Set parameters  for running the cluster analysis: Distance Metric [hc.metric] (the distance measure to be used)  --  Method [hc.metric]  (the agglomeration method to be used)  --   Algorithm [km.algorithm]  (the algorithm to be used for kmeans)   ----   Number of clusters [k]  ((integer) the maximum number of iterations allowed for k-means)--- Iterations [iter]  ((integer) the maximum number of iterations allowed for k-means)

How to explain the results?

How to link the output results with the next steps, customized cross validation or customized training population for prediction.



In GS Galaxy pipeline, two kind of cluster analysis methods are provided, i.e.,  Hierarchical K-Means Clustering and Hybrid K-Means Clustering

K-means starts with a random choice of cluster centers, therefore it may yield different clustering results on different runs of the algorithm. Thus, the results may not be repeatable and lack consistency. However, with hierarchical clustering, you will most definitely get the same clustering results.

Off course, K-means clustering requires prior knowledge of K (or number of clusters), whereas in hierarchical clustering you can stop at whatever level (or clusters) you wish.

K-means (Chapter @ref(kmeans-clustering)) represents one of the most popular clustering algorithm. However, it has some limitations: it requires the user to specify the number of clusters in advance and selects initial centroids randomly. The final k-means clustering solution is very sensitive to this initial random selection of cluster centers. The result might be (slightly) different each time you compute k-means.

we described an hybrid method, named hierarchical k-means clustering (hkmeans), for improving k-means results. 



The algorithm is summarized as follow:

  1. Compute hierarchical clustering and cut the tree into k-clusters

  2. Compute the center (i.e the mean) of each cluster

  3. Compute k-means by using the set of cluster centers (defined in step 2) as the initial cluster centers

There are a number of important differences between k-means and hierarchical clustering, ranging from how the algorithms are implemented to how you can interpret the results.

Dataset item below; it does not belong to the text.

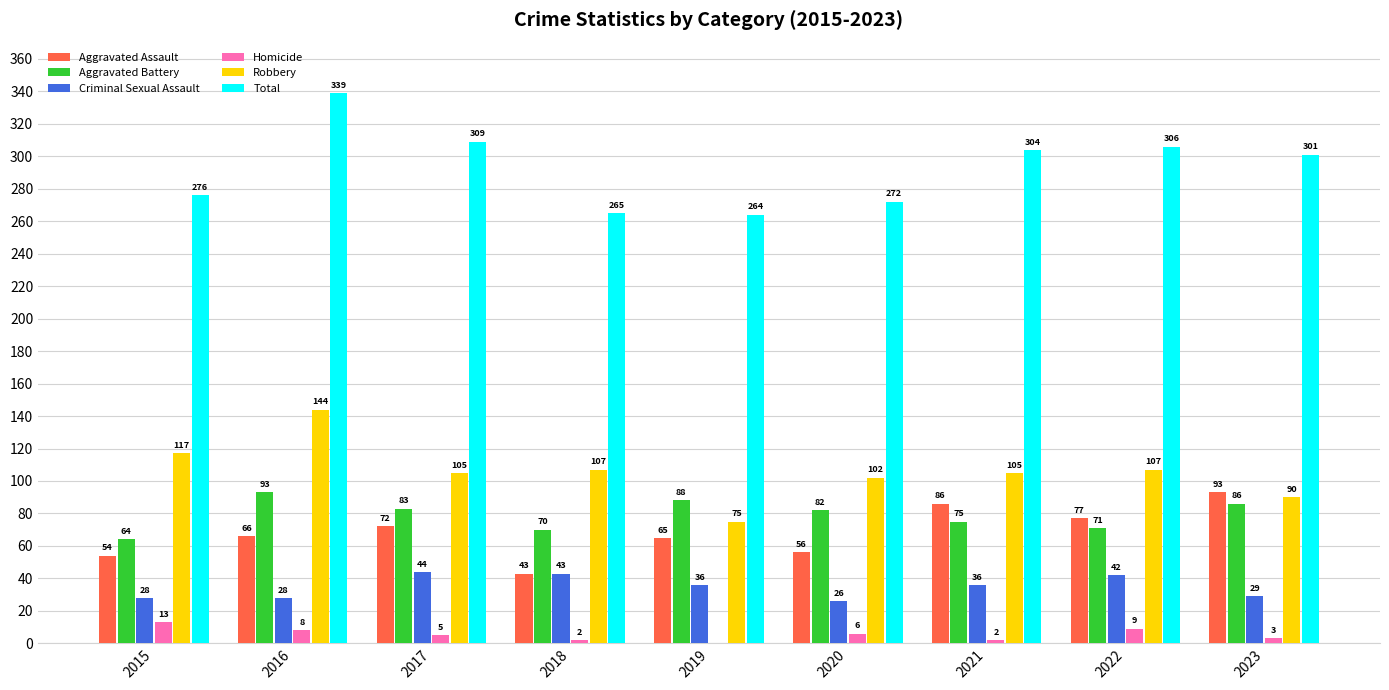

True or false: Robbery has a value of 147 at 2018.

False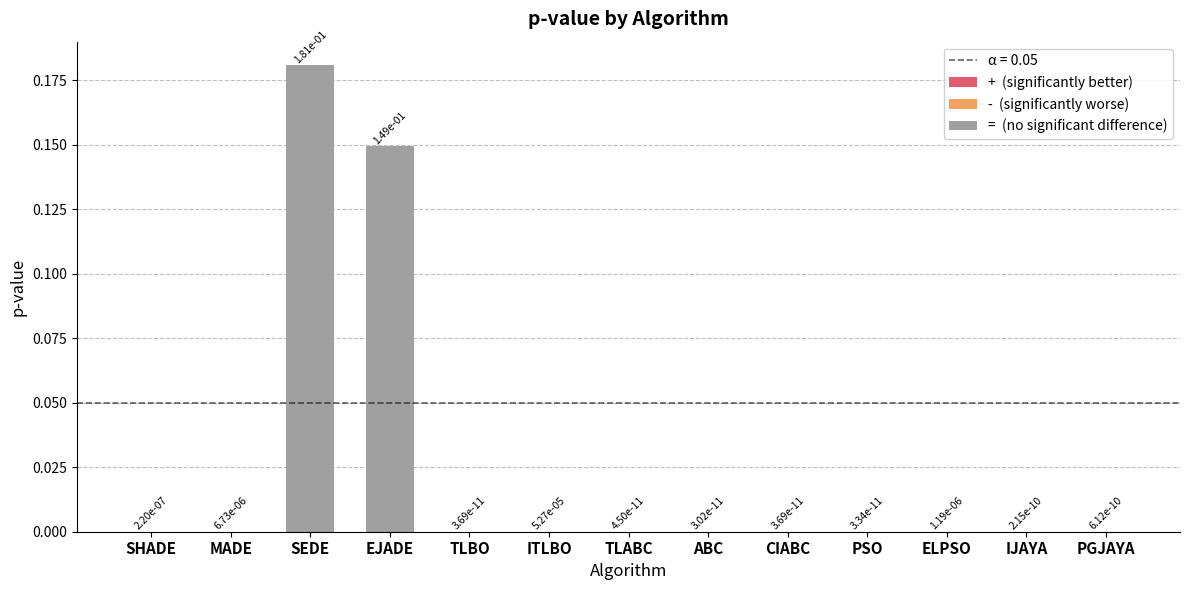

What is the sum of all values?

0.3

The k-means algorithm is parameterized by the value k, which is the number of clusters that you want to create. As the animation below illustrates, the algorithm begins by creating centroids. It then iterates between an assign step (where each sample is assigned to its closest centroid) and an update step (where each centroid is updated to become the mean of all the samples that are assigned to it. This iteration continues until some stopping criteria is met; for example, if no sample is re-assigned to a different centroid.

The k-means algorithm makes a number of assumptions about the data, which are demonstrated in this scikit-learn example: demonstration of k-means assumptions. The most notable assumption is that the data is 'spherical,' see how to understand the drawbacks of K-means for a detailed discussion.



Agglomerative hierarchical clustering, instead, builds clusters incrementally, producing a dendogram. As the picture below shows, the algorithm begins by assigning each sample to its own cluster (top level). At each step, the two clusters that are the most similar are merged; the algorithm continues until all of the clusters have been merged. Unlike k-means, you don't need to specify a parameter: once the dendogram has been produced, you can navigate the layers of the tree to see which number of clusters makes the most sense to your particular application.